SC Magazine's latest survey asked the key questions on the skills and people shortage in the infosec industry. Here, we analyse the main findings from the online poll.
The latest SC Magazine survey, which ran for around three weeks at the end of February and early March, garnered 64 responses to a number of questions on perhaps the biggest problem faced by the information security industry. The aim was to find out whether the crisis is down to a shortage of people, skills or both.
The respondents included 11 security consultants and 11 security managers, four CISOs and four managing directors. Asked if they felt that there was a shortage of people with the right skills to cope with modern infosec challenges, almost three-quarters of respondents (74 per cent) agreed with this.
Asked why, the comments SC received were varied. One respondent cited outsourcing as a cause, saying: “Why train for a trade security, systems administrator or database admin [role] if there is a high probability that your work will be outsourced?” Others stated that these roles were in a relatively new business area and did not receive funding from management.
One respondent blamed the shortage on the industry being “high-pressure, high-risk and constantly evolving”, and blamed a “lack of support from upper management that still have a ‘it will never happen to us' attitude”.
Some of the answers to this question also claimed that school pupils and university students fail to consider information security as a future career choice. One participant said there was a “lack of opportunities for school-leavers and graduates” to join the industry, and that the “extremely complex” subject matter requires students to gain “a lot of fundamental IT skills before they can start on such a career”.
Training and recruitment
A common barrier highlighted was a lack of training, either being done or offered internally. Comments included: “There is not enough training in what is a continuously evolving area of ICT”; and “there is a lack of basic training as there are no ‘technical' colleges”. Meanwhile, one respondent said security is “a new challenge that has grown quickly without time for a large group of professionals to have developed along with it”.

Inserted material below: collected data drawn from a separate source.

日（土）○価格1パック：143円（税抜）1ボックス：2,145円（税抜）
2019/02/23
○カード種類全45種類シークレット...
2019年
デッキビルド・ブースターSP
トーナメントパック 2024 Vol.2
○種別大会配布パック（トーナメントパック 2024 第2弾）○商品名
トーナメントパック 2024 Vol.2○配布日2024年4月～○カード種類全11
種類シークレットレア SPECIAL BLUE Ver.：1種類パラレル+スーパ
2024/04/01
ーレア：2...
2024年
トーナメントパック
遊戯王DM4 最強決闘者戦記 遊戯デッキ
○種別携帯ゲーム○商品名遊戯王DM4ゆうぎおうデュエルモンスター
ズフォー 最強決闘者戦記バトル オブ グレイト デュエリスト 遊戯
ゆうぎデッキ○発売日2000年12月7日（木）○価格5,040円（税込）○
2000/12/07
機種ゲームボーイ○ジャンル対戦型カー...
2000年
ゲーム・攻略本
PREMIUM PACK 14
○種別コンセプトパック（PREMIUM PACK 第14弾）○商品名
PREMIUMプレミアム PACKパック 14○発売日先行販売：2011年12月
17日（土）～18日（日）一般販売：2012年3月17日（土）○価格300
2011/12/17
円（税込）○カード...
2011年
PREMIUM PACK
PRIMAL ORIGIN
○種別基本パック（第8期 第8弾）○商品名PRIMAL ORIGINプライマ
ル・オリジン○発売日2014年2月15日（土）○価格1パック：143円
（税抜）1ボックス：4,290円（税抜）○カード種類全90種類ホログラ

The theme of training continued into another question, which asked: Does your company prefer to train current employees to meet new industry challenges, or hire new people with the required skills? To this, 67 per cent of respondents said their company prefers to train current members of staff, while the employers of 33 per cent tend to hire new staff with the required skills.
We also asked: Are there staff training programmes at your place of work to cover the new information security challenges? In response, just over half (56 per cent) said yes.
Careers and challenges
On the main challenges for an industry faced with such a shortage of skilled people, the answers included: getting things right; lack of educational opportunities; budget restraints and cost pressures; and competition from firms in other countries.
One respondent said “there is more work than people to do it”, while others claimed that information security is not seen to offer a progressive career ladder. Echoing other surveys on skills shortages, one participant said the biggest challenge was “promoting realistic career paths within the field and helping [professionals] to realise the longevity of such career paths in an environment of evolving technology”.
Interestingly, one respondent said the greatest challenge was “cross-training individuals into an information security role, but too many IT professionals are not information-security aware”. The participant singled out software designers and builders, claiming they “aren't aware of the software risks, which are very expensive to mitigate later on”. This was echoed in other comments, with one stating that “under-staffed businesses lack specialists who know how to protect their business”, and another suggesting that businesses need to “get more people from mainline IT into security”.
Finally, we asked if the right people are attracted to the industry; 58 per cent agreed that this was the case.
Finding a solution
The skills shortage is not going to be solved overnight, but it is clear that businesses are seeking that light at the end of the tunnel. According to our survey, perhaps the root of the problem lies with schools and universities, where not enough pupils and students view information security as a viable career option, while companies themselves are shirking their training responsibilities.
Furthermore, it seems that even those working in the industry often lack the right skills for the job. One respondent said damningly: “Even with skilled IT staff, the area of security is one that evades most – security is just another aspect of the role where the necessary skills are lacking. The shortage of skilled people will ultimately result in more wide-reaching issues for corporate IT.”
Another said: “It's the lack of experience in using those skills that causes a bigger issue. We've seen a flood of people grabbing the latest and greatest security certifications, but they don't have any experience of using those skills. This causes a situation where people without the experience expect elevated salaries that they're simply not worth.”
The road to solving all of these problems is long, and those travelling it will likely encounter many potholes.